Let's get into more detail. You should start by taking on the ATS. This entails going over the job description word by word to check for consistency. Have you mentioned the abilities they are requesting? What terminology do they use to describe their ideal employee, and do you employ comparable terminology in your resume?
Next, get a bird's-eye perspective. What section of your resume would catch the attention of the hiring manager if you were applying for the position? What would you be seeking, then? Ensure that whatever you believe the recruiter will find most important is at the top of your resume or otherwise highlighted.
Investigate the job's tasks and role one last time. Does your resume detail experience similar to this? If not, is there a way you can frame it so it's obvious you have what it takes to accomplish the job (and do it well)?
Do not simply compose your resume and send it out without giving it a second thought. Although hiring supervisors may not spend hours reading it, one thing, in particular, stands out: a glaring error.

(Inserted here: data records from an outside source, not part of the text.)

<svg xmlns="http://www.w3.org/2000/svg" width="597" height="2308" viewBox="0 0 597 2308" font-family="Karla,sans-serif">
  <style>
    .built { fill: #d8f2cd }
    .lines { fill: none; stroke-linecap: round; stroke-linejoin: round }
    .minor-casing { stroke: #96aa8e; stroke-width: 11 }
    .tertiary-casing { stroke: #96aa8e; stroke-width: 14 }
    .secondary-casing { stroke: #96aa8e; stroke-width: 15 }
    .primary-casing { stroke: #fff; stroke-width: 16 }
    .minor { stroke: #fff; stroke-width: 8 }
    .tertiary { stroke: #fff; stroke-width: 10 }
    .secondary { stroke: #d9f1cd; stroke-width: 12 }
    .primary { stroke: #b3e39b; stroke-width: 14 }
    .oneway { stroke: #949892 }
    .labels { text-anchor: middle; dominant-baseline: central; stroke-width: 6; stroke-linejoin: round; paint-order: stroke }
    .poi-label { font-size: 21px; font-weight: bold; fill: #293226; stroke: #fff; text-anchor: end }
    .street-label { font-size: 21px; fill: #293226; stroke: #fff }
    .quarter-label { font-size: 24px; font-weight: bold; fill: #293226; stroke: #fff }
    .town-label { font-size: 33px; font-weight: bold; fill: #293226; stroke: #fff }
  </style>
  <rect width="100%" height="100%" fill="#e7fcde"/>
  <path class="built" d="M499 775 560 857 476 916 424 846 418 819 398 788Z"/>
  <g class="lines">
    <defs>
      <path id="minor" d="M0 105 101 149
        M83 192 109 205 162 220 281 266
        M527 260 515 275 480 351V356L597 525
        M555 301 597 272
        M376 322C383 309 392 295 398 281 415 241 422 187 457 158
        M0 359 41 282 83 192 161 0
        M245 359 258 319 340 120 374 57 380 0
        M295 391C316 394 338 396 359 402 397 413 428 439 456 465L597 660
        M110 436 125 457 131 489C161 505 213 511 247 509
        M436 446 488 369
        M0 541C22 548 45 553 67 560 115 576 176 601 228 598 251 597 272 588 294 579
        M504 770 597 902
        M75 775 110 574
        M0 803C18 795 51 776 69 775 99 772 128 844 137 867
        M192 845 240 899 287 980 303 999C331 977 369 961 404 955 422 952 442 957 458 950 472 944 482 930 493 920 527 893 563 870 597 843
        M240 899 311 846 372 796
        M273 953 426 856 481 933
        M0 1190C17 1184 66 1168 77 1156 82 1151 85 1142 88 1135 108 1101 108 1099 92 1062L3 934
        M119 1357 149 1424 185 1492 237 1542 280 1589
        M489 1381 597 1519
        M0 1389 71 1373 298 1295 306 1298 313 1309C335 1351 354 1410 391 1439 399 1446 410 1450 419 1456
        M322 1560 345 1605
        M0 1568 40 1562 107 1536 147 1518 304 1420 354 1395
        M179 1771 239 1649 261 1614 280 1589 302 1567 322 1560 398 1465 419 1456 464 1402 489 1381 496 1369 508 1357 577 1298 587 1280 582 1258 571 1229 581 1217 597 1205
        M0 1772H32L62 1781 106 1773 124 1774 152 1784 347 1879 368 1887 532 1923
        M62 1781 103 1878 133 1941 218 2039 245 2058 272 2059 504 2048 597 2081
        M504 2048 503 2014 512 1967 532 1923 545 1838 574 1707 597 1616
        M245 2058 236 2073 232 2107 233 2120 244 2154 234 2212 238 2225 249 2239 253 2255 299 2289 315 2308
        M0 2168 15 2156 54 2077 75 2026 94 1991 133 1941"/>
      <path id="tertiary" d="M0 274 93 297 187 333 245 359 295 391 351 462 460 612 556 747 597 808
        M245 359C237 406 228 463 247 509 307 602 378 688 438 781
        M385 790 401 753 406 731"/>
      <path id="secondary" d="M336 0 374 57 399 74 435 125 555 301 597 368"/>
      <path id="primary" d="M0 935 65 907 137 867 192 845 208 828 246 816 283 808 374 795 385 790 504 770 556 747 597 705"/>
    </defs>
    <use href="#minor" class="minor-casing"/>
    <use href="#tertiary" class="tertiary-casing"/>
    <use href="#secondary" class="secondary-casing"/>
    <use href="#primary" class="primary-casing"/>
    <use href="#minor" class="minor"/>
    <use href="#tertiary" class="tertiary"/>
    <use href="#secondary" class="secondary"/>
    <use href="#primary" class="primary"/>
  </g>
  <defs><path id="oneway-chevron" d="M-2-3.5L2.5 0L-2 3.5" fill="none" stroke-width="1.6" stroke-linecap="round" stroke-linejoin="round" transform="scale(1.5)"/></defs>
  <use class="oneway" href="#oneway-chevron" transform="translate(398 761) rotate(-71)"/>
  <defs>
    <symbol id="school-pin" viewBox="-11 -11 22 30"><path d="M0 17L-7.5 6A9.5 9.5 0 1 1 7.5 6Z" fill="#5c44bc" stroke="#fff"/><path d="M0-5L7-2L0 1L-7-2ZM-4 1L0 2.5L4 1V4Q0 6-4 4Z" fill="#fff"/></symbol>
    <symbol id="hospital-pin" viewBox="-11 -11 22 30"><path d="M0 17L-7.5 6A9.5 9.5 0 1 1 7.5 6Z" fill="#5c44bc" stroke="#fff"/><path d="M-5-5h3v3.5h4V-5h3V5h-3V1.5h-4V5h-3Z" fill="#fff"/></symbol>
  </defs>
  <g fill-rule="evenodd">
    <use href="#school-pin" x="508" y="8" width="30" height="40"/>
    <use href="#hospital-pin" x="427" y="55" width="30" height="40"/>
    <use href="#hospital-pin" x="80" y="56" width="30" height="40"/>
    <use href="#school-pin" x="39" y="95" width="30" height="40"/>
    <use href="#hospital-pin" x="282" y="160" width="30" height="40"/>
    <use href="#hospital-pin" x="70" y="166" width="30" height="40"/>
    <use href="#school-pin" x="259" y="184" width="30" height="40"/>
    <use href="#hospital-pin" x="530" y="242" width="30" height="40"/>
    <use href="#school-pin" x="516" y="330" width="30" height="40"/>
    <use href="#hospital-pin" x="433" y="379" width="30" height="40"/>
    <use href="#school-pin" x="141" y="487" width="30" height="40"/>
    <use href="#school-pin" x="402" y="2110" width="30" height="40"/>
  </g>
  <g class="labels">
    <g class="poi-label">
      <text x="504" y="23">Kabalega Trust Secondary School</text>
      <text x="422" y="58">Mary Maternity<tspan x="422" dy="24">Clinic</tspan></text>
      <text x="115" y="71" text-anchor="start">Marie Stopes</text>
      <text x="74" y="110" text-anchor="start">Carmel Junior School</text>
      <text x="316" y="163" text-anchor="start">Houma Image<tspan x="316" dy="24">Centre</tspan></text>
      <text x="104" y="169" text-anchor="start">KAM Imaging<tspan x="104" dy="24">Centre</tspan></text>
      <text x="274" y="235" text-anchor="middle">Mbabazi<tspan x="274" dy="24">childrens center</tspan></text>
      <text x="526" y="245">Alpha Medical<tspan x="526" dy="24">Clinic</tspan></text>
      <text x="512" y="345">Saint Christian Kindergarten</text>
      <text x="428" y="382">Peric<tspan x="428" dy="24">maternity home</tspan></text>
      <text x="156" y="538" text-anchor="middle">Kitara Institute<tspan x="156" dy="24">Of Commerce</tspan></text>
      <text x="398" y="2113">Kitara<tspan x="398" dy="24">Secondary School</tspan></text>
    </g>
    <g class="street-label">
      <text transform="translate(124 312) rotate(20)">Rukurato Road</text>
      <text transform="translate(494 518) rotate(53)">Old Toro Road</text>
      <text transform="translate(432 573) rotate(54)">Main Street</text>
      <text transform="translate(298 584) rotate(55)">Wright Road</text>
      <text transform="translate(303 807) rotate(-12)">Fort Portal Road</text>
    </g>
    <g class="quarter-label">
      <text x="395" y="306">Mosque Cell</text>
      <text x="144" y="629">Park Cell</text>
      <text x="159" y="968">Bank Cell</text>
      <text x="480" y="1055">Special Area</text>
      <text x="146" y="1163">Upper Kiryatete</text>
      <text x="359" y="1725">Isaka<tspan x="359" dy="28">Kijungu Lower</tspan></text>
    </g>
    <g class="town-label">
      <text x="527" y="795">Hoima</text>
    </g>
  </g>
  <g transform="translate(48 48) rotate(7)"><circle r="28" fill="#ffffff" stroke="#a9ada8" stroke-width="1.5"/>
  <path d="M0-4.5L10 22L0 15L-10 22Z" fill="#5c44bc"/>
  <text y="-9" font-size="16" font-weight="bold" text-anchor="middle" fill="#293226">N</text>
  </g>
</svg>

The ideal strategy? After completing a rough draught, step away from it and return to it later to revise it.
A dynamic, breathing document is your resume. Even though you won't go through this entire procedure each time you apply for a job, you should keep all of these considerations in mind while you update your resume for your next career move. Later on, you might opt to rearrange the elements, take away or add to them, or even get creative and try out a completely different arrangement. You may decide to scrap it and start again if you aren't receiving the calls back you anticipate; that is quite acceptable.